Modeling of Heterocycles in Tubulin: Towards Anticancer Drug Development

Poster #: 124
Session/Time: A
Author: Reuben Laryea
Mentor: Kathryn Cole, Ph.D.
Co-Investigator(s): Reuben N. Laryea, Garrett Hines, Blake A. Evans, & Dr. Kathryn E. Cole Department of Molecular Biology & Chemistry, Christopher Newport University, Newport News, VA 23606 Department of Chemistry, Hobart & William Smith Colleges, Geneva, NY 14456
Research Type: Basic Science

Abstract

Introduction: Tubulin is a protein complex that makes up microtubules, which are essential for critical cellular functions, including mitosis, cell signaling, intracellular trafficking, and angiogenesis. When cancerous cells form, they undergo rapid cell division in which microtubules play an essential role by aiding mitosis and cell signaling. Inserting an inhibitor into a specific tubulin binding site can prevent microtubule polymerization. If the rate of monomer formation can be altered, this could be an effective strategy for anti-cancer research. There are multiple known binding sites for the tubulin protein complex, including the taxane binding site, the vinca binding site and the colchicine binding site. This research focuses specifically on the colchicine binding site. The colchicine binding site is found at the junction between the alpha and beta tubulin subunits, specifically within the beta subunit of tubulin. The colchicine binding site has a distinct advantage over other tubulin binding sites in that it is less susceptible to multidrug resistance. Finding new binding agents is essential to anticancer research as it gives scientists critical information on protein-ligand interactions and the resulting protein-ligand complex's effect on cancer cells.

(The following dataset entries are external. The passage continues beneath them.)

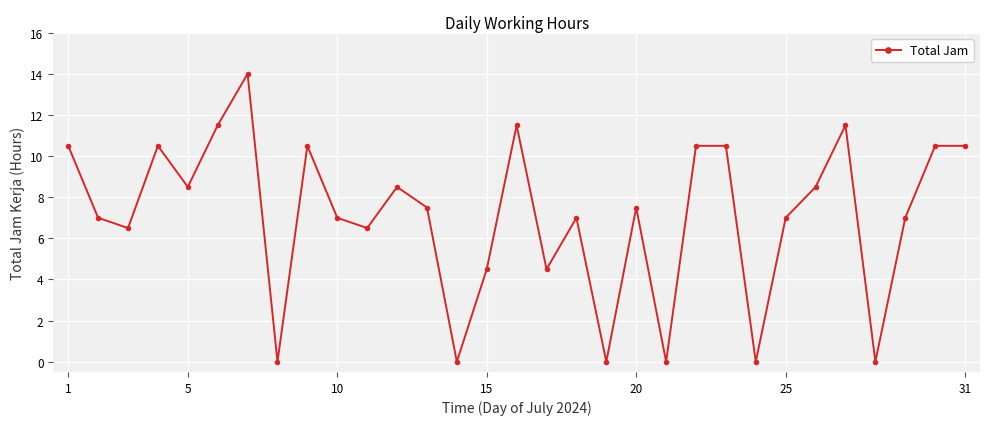

True or false: there are more than 0 points higher than both neighbors.

True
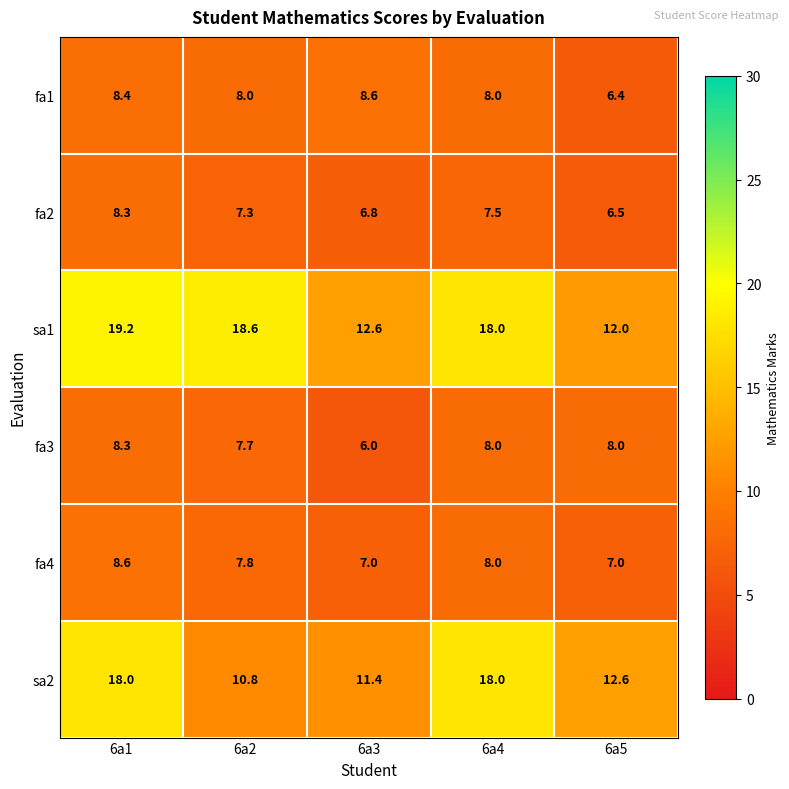

What is the spread (max minus min) of values at 6a3?

6.6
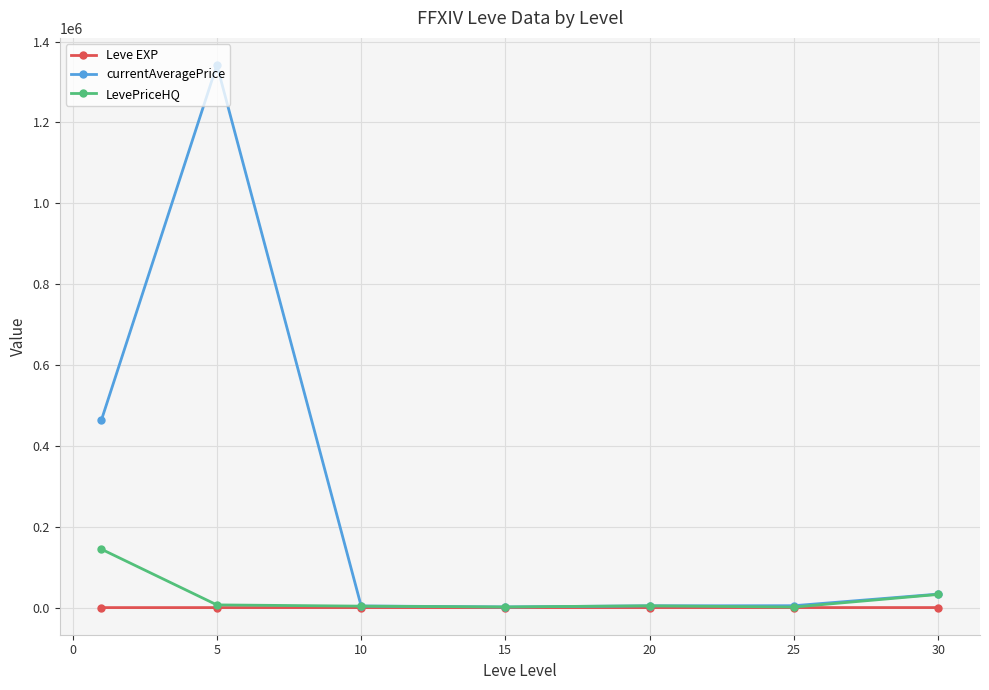

How many lines are shown in the chart?

3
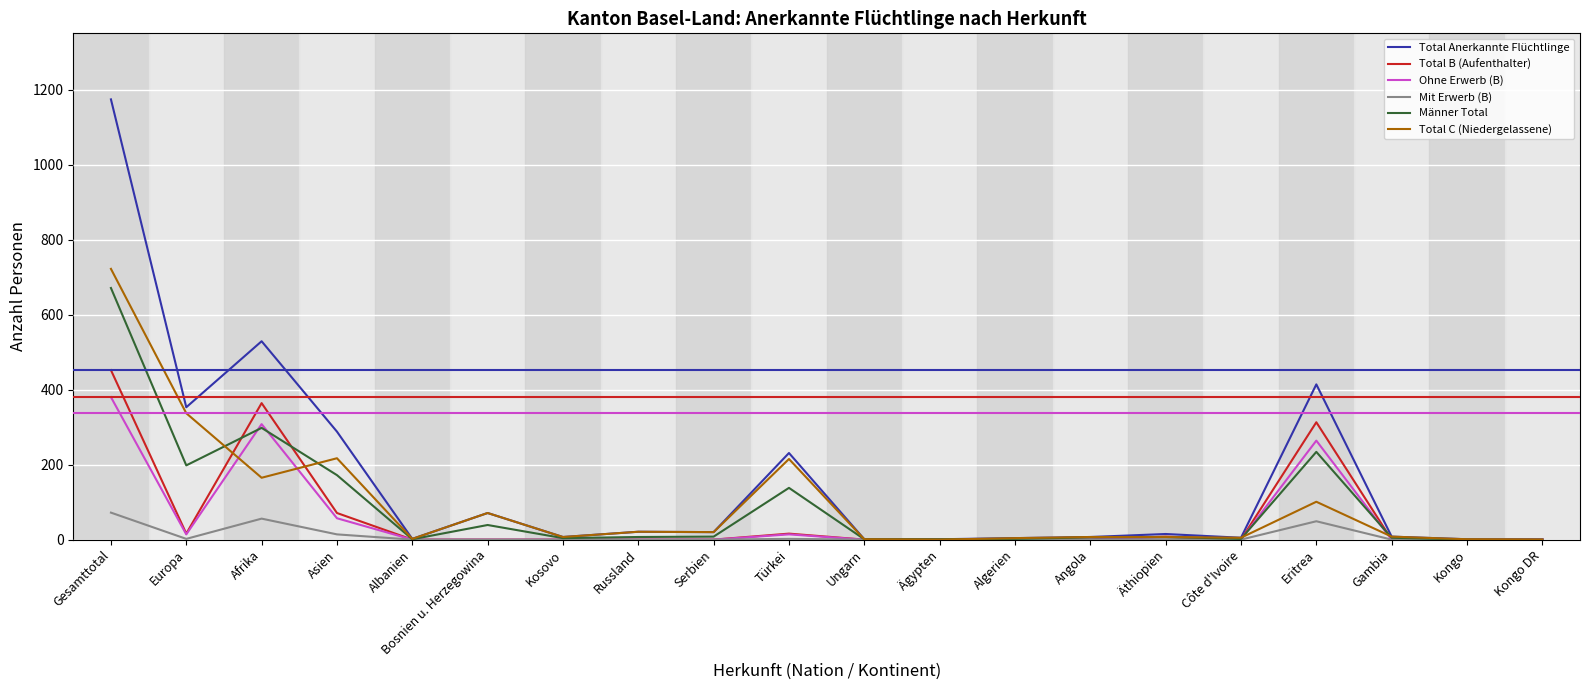

Which series has the widest spread of values?

Total Anerkannte Flüchtlinge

Methods: The X-ray crystal structure of tubulin complexed with colchicine (PDB 4O2B) (Prota ref I emailed to Erin) was used in molecular modeling studies. Briefly, chain B of the tubulin-colchicine complex (less the solvent and the inhibitor) was used as the receptor model in docking studies. The inhibitors were energy-minimized using the MM2 module, and subsequently converted to .pdb files, using Chem3D Pro 14.0 (CambridgeSoft). Docking studies were performed using AutoDock Vina (Trott, O., Olson, A.J. (2010) AutoDock Vina: Improving the Speed and Accuracy of Docking with a New Scoring Function, Efficient Optimization and Multithreading. J. Comput. Chem. 31, 455-461.) and analyzed in the PyMOL Molecular Graphics System, Version 2.5.0 (Schrödinger, LLC). As a control, colchicine was also modeled and compared to the known crystal structure.

Results: PY-407-C was chosen for modeling given its demonstrated anti-tubulin activity.4 The most favorable predicted binding of PY-407-C is shown in Figure 2. Like colchicine (Figure 3), PY-407-C binds into the pocket of the beta subunit. Determination of specific binding interactions is still in progress, but previous studies indicated that PY-407-C made many of the same interactions as colchicine. The predicted free energy of binding of PY-407-C is lower than that of the colchicine control, suggesting that it is a more potent inhibitor

Conclusion: Modeling of ligand PY-407-C showed that models 1 and 2 had the lowest predicted free energies of binding. Models 1 and 2 were bound directly in the pocket. The low energy implies that there is a higher chance of the ligand binding to the colchicine site. These results will help to inform the in silico design and subsequent synthesis of more potent analogues. Finding new binding agents is essential to anticancer research because it gives scientists more information on protein ligand interactions. Each ligand and each binding site has unique benefits and risks so by learning as much as possible about these benefits and risks, scientists can evaluate which ligand is safest and most effective. Additionally, the information discovered can be used to influence future research by proving promising theoretical ligand structure.